Is the gas even with the center of the sight window now? FYI...a clogged egr valve will cause stalls also. I once cleared a sticking clogged EGR valve simply by beating it with a hammer as the engine rev'd. Are you completely desmogged or do you have an EGR valve? Agree with above to swap out carbs just as a process of elimination. If you put another carb on and the problem persists you should check for vacuum leaks. And test the engine vacuum ..it will tell you much about the health of your engine. If you suspect several cylinders are not firing you should test your spark plugs to make sure they are firing. Double check your firing order too.

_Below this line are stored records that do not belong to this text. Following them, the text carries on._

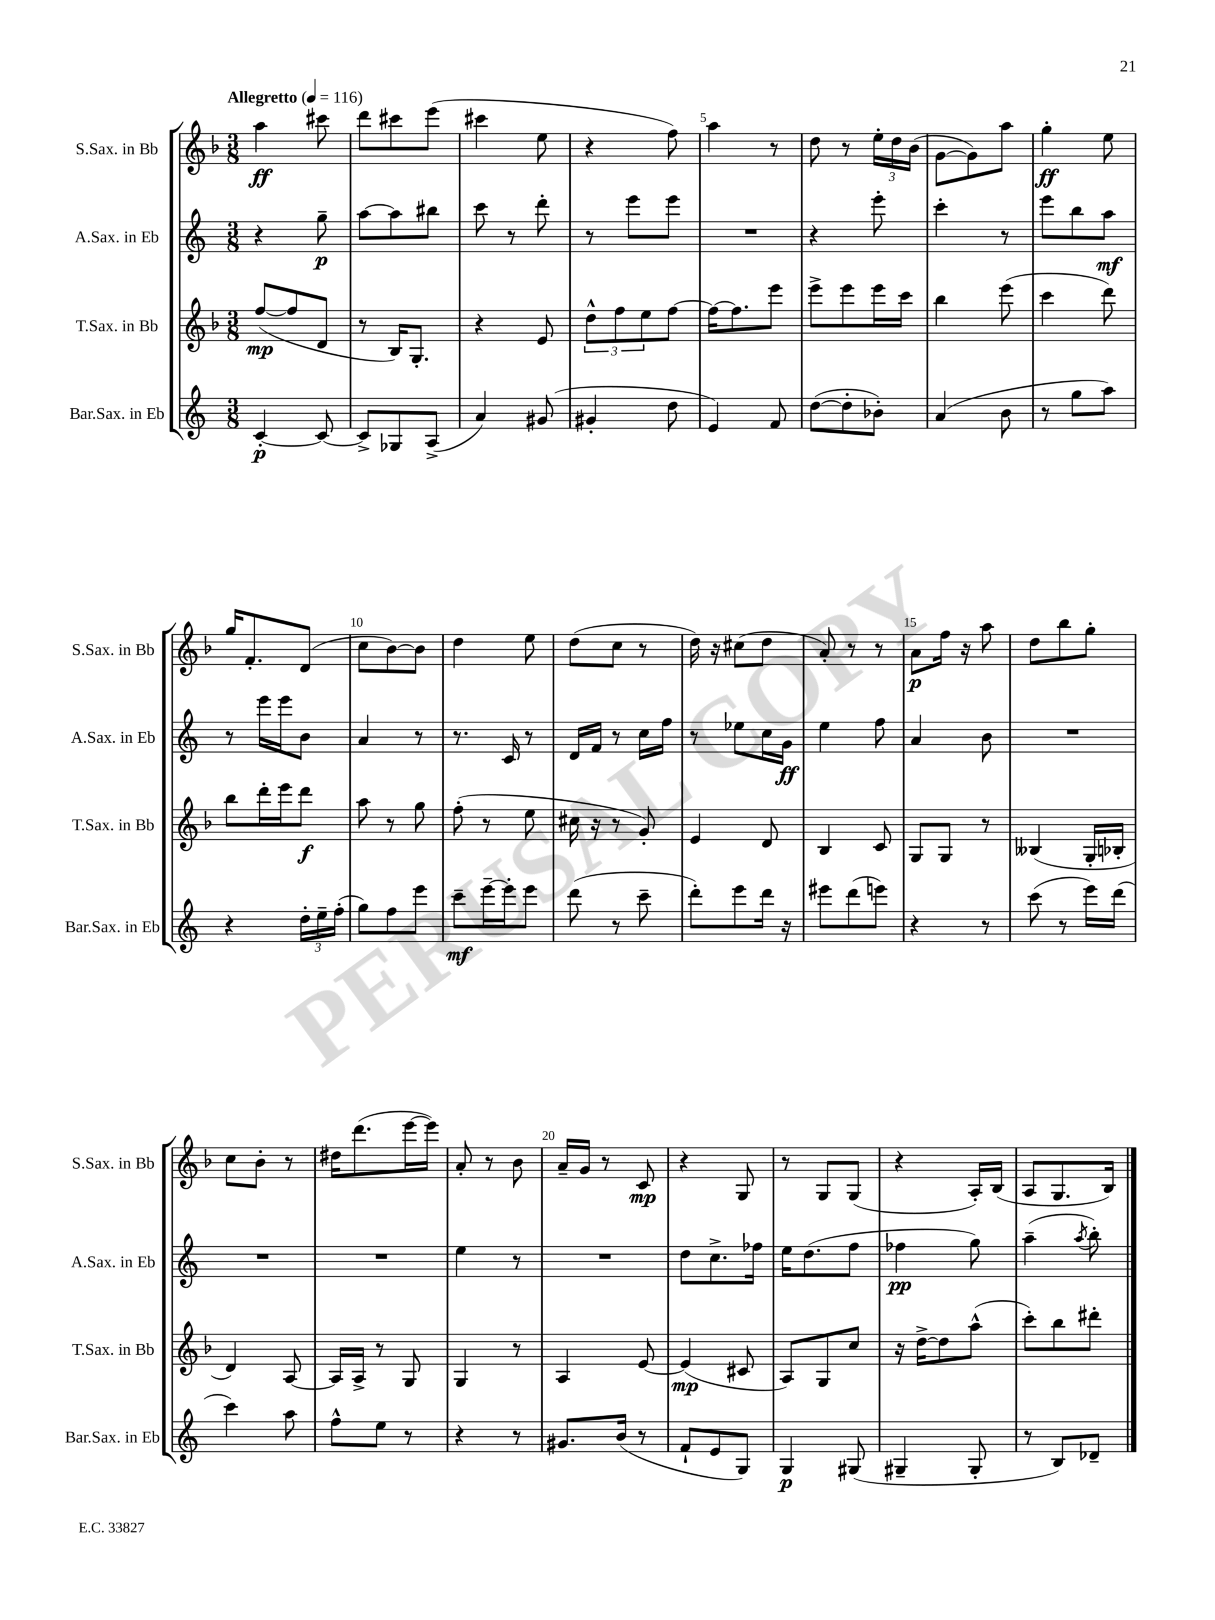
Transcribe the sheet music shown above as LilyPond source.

<<
\new StaffGroup <<
\new Staff = "s0" \with { instrumentName = "S.Sax. in Bb" shortInstrumentName = "S.Sax. in Bb" } {
    \clef treble \key f \major \numericTimeSignature \time 3/8 \tempo "Allegretto" 4 = 116
    a''4\ff cis'''8 |
    d'''8 cis'''8 e'''8( |
    cis'''4 e''8 |
    r4 f''8) |
    a''4 r8 |
    d''8 r8 \tuplet 3/2 { e''16-. d''16 bes'16( } |
    g'8~ g'8) a''8 |
    g''4-.\ff e''8 |
    g''16 f'8.-. d'8( |
    c''8 bes'8~) bes'8 |
    d''4 e''8 |
    d''8( c''8 r8 |
    d''16) r16 cis''8( d''8 |
    a'8-.) r8 r8 |
    a'8\p f''16 r16 a''8 |
    d''8 bes''8 g''8-. |
    c''8 bes'8-. r8 |
    dis''16 d'''8.( e'''16~ e'''16) |
    a'8-. r8 bes'8 |
    a'16-- g'16 r8 c'8\mp |
    r4 g8 |
    r8 g8 g8( |
    r4 a16-.) bes16( |
    a8 g8. bes16) \bar "|." |
}
\new Staff = "s1" \with { instrumentName = "A.Sax. in Eb" shortInstrumentName = "A.Sax. in Eb" } {
    \clef treble \key c \major \numericTimeSignature \time 3/8
    r4 g''8--\p |
    a''8~ a''8 bis''8 |
    c'''8 r8 d'''8-. |
    r8 e'''8 e'''8 |
    R4. |
    r4 e'''8-. |
    c'''4-. r8 |
    e'''8 b''8 a''8\mf |
    r8 e'''16 e'''16 b'8 |
    a'4 r8 |
    r8. c'16 r8 |
    d'16 f'16 r8 c''16 f''16 |
    r8 ees''8 c''16 g'16\ff |
    e''4 f''8 |
    a'4 b'8 |
    R4. |
    R4. |
    R4. |
    e''4 r8 |
    R4. |
    d''8 c''8.-> fes''16 |
    e''16 d''8.( f''8 |
    fes''4\pp g''8) |
    a''4--( \acciaccatura { a''8 } b''8-.) \bar "|." |
}
\new Staff = "s2" \with { instrumentName = "T.Sax. in Bb" shortInstrumentName = "T.Sax. in Bb" } {
    \clef treble \key f \major \numericTimeSignature \time 3/8
    f''8~\mp( f''8 d'8 |
    r8 bes16) g8.-. |
    r4 e'8 |
    \tuplet 3/2 { d''8-^ f''8 e''8 } f''8~ |
    f''16~ f''8. e'''8 |
    e'''8-> e'''8 e'''16 c'''16 |
    bes''4 e'''8( |
    c'''4 d'''8) |
    bes''8 d'''16-. e'''16 d'''8\f |
    a''8 r8 g''8 |
    f''8-.( r8 e''8 |
    cis''16 r16 r8 g'8-.) |
    e'4 d'8 |
    bes4 c'8 |
    g8 g8 r8 |
    beses4( g16-. bes16-. |
    d'4) a8~ |
    a16 a16-> r8 g8 |
    g4 r8 |
    a4 e'8~ |
    e'4\mp( cis'8 |
    a8) g8 c''8 |
    r16 d''16~-> d''8 a''8-^( |
    c'''8-.) bes''8 dis'''8-. \bar "|." |
}
\new Staff = "s3" \with { instrumentName = "Bar.Sax. in Eb" shortInstrumentName = "Bar.Sax. in Eb" } {
    \clef treble \key c \major \numericTimeSignature \time 3/8
    c'4~-.\p c'8~ |
    c'8-> ges8 a8->( |
    a'4) gis'8( |
    gis'4-. d''8 |
    e'4) f'8 |
    d''8~( d''8-. bes'8-.) |
    a'4( b'8 |
    r8 g''8 a''8) |
    r4 \tuplet 3/2 { d''16-. e''16-- f''16-.( } |
    g''8) f''8 e'''8 |
    c'''8--\mf e'''16~-- e'''16-. e'''8 |
    d'''8( r8 c'''8-- |
    d'''8-.) e'''8 d'''16 r16 |
    eis'''8 d'''8( e'''8) |
    r4 r8 |
    c'''8( r8 e'''16) d'''16( |
    c'''4) a''8 |
    f''8-^ e''8 r8 |
    r4 r8 |
    gis'8. b'16( r8 |
    f'8-! e'8 g8) |
    g4\p gis8( |
    gis4-- gis8-. |
    r8 b8) des'8-- \bar "|." |
}
>>
>>
\layout { \context { \Score \override BarNumber.break-visibility = ##(#f #t #t) barNumberVisibility = #(every-nth-bar-number-visible 5) } }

Reading your original post you said you have milky oil ie coolant getting into the oil, also your spark plugs are getting fouled often. Maybe time to pull the cylinder head and have a valve job done and have the head magfluxed for cracks. I did mine at about 280k miles and now have 322k so It has bought me some time. I did have cracks in the head with coolant puddling on top of the head under the valve cover and pouring over onto the lifters. I had to source another used cylinder head. the are no longer available.

If your plugs are getting fouled with dry carbon I'd suspect the exhaust valves(an easier fix) If they are getting oily black then maybe some blow-by from the piston rings (more of a total rebuild here). Either way you'll need to address this sooner or later.
 
turns out my float didn't float

kept tinkering with it, adjusting the tabs to try and get the level right. until I tried shaking the float. couldn't feel any liquid. tried putting it in the bowl. sank. got the old carb and took the float off - result!

like the time I went up in the mountains and my compass kept pointing every which way, making no sense at all. took me three days to figure out that there was a magnet in my mittens for folding back the finger pocket.

think I'll still get it to a professional to have a proper look at it, but very thankful that I figured out the immediate problem - thanks for all your help!